The use of simulation for traffic engineering assessments at the planning level is now extremely well established. Simulation outputs lie at the heart of decisions relating to public transport priority, intersection design, toll plaza, and congestion relief schemes. However, until recently, the use of simulation for operational decision support was thought to be out of bounds. So why was that and what has changed since?
‘Non-believers’ claim that CPU and data requirements for real-time applications are prohibitive. But are they? As part of its i-transport platform, the Land Transport Authority has built an Aimsun microsimulation model of the entire city of Singapore. The city of Madrid’s Aimsun Online model includes 50% of Madrid city center. On a powerful computer, these models run between 10 and 20 times faster than real-time. As for their insatiable data requirements, the Madrid model is calibrated against data from 480 detectors and the Singapore model includes a full interface with SCATS, emulating adaptive traffic control to perfection. With mesoscopic and hybrid mesosimulation-microsimulation added to the mix, the possibilities increase and the technical challenges of the past become (important) implementation details.

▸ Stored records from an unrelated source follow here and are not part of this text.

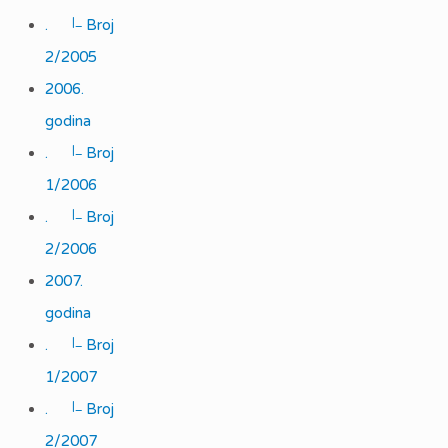
|_
.
Broj
2/2005
2006.
godina
|_
.
Broj
1/2006
|_
.
Broj
2/2006
2007.
godina
|_
.
Broj
1/2007
|_
.
Broj
2/2007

But is there a need for all this? The answer is a resounding ‘yes’. Granted, human competence and experience accumulated over the years enables today’s traffic managers to handle repeatable local peaks, such as a queue on a particular motorway exit during the morning rush-hour. But the trouble comes with non-recurring events, such as incidents: these never quite happen the same way or in the same place. Trying to alleviate congestion by reacting locally very often causes unexpected domino effects that are even harder to manage, and this can easily spiral out of control, leading to hours of delays and frustration for everyone involved.
Real-time simulation is possible and can provide a valuable weapon in the form of foresight. By allowing operators to fill information gaps in space (across the network) and in time (fast-forwarding to the future), simulation-based decision support frees up traffic managers to focus on what they do best – devising response strategies that the system evaluates against their often complex and conflicting objectives.
So is simulation-based decision support for traffic operations the future? What can be said for sure is that this used to be a technical question. It is now fast turning into a simple question of willingness to embrace innovation and to do the right thing.